── INFORMATION PROVIDED

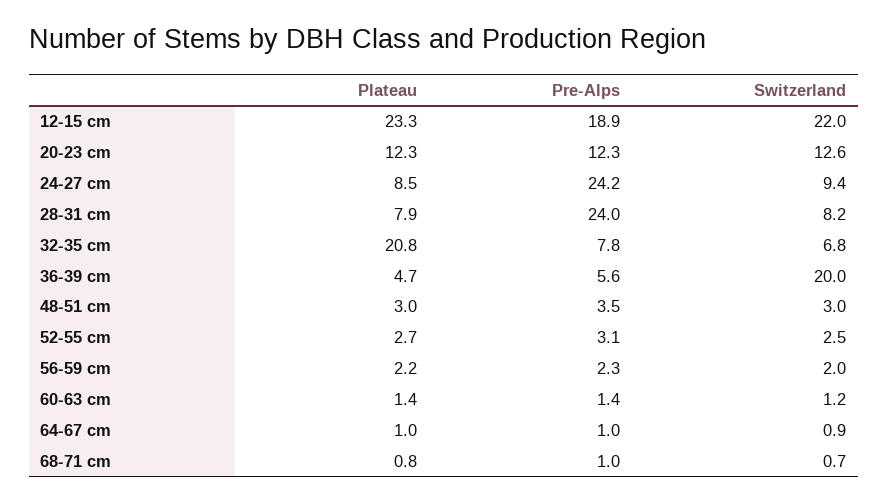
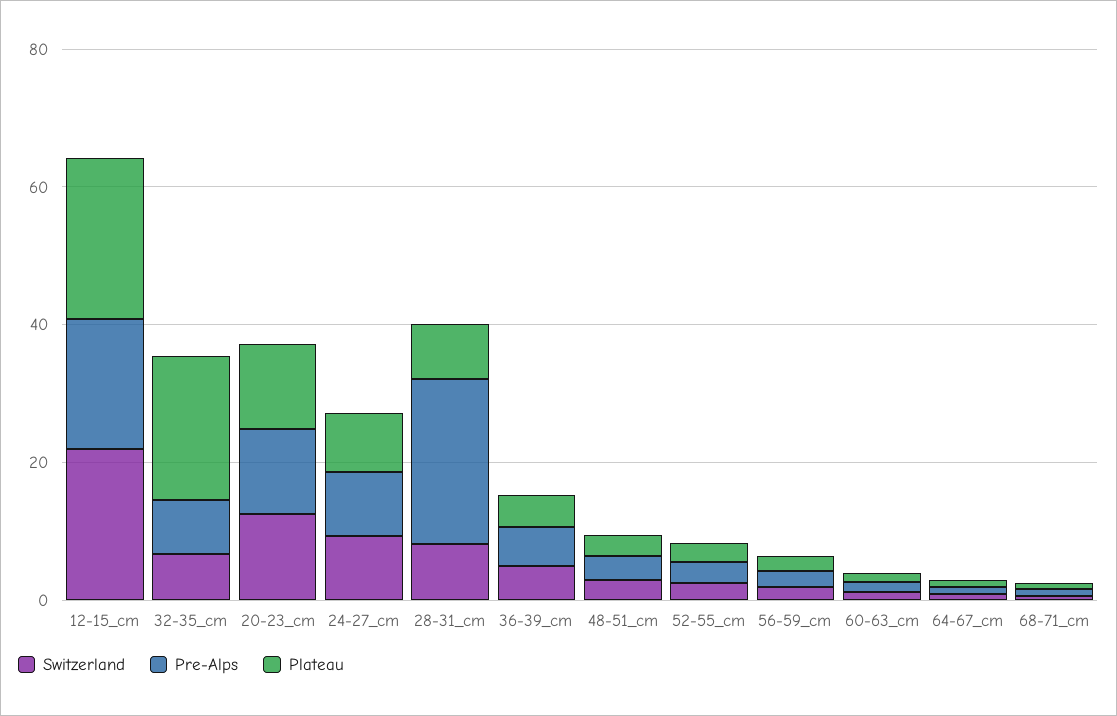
  {
    "Plateau": {
      "12-15 cm": 23.3,
      "20-23 cm": 12.3,
      "24-27 cm": 8.5,
      "28-31 cm": 7.9,
      "32-35 cm": 20.8,
      "36-39 cm": 4.7,
      "48-51 cm": 3,
      "52-55 cm": 2.7,
      "56-59 cm": 2.2,
      "60-63 cm": 1.4,
      "64-67 cm": 1,
      "68-71 cm": 0.8
    },
    "Pre-Alps": {
      "12-15 cm": 18.9,
      "20-23 cm": 12.3,
-     "24-27 cm": 24.2,
+     "24-27 cm": 10,
      "28-31 cm": 24,
      "32-35 cm": 7.8,
      "36-39 cm": 5.6,
      "48-51 cm": 3.5,
      "52-55 cm": 3.1,
      "56-59 cm": 2.3,
      "60-63 cm": 1.4,
      "64-67 cm": 1,
      "68-71 cm": 1
    },
    "Switzerland": {
      "12-15 cm": 22,
      "20-23 cm": 12.6,
      "24-27 cm": 9.4,
      "28-31 cm": 8.2,
      "32-35 cm": 6.8,
-     "36-39 cm": 20,
+     "36-39 cm": 5,
      "48-51 cm": 3,
      "52-55 cm": 2.5,
      "56-59 cm": 2,
      "60-63 cm": 1.2,
      "64-67 cm": 0.9,
      "68-71 cm": 0.7
    }
  }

────

Return the listing verbatim, pictures omitted.

YOUR SOLUTION:
  {
    "Plateau": {
      "12-15 cm": 23.3,
      "20-23 cm": 12.3,
      "24-27 cm": 8.5,
      "28-31 cm": 7.9,
      "32-35 cm": 20.8,
      "36-39 cm": 4.7,
      "48-51 cm": 3,
      "52-55 cm": 2.7,
      "56-59 cm": 2.2,
      "60-63 cm": 1.4,
      "64-67 cm": 1,
      "68-71 cm": 0.8
    },
    "Pre-Alps": {
      "12-15 cm": 18.9,
      "20-23 cm": 12.3,
-     "24-27 cm": 24.2,
+     "24-27 cm": 10,
      "28-31 cm": 24,
      "32-35 cm": 7.8,
      "36-39 cm": 5.6,
      "48-51 cm": 3.5,
      "52-55 cm": 3.1,
      "56-59 cm": 2.3,
      "60-63 cm": 1.4,
      "64-67 cm": 1,
      "68-71 cm": 1
    },
    "Switzerland": {
      "12-15 cm": 22,
      "20-23 cm": 12.6,
      "24-27 cm": 9.4,
      "28-31 cm": 8.2,
      "32-35 cm": 6.8,
-     "36-39 cm": 20,
+     "36-39 cm": 5,
      "48-51 cm": 3,
      "52-55 cm": 2.5,
      "56-59 cm": 2,
      "60-63 cm": 1.2,
      "64-67 cm": 0.9,
      "68-71 cm": 0.7
    }
  }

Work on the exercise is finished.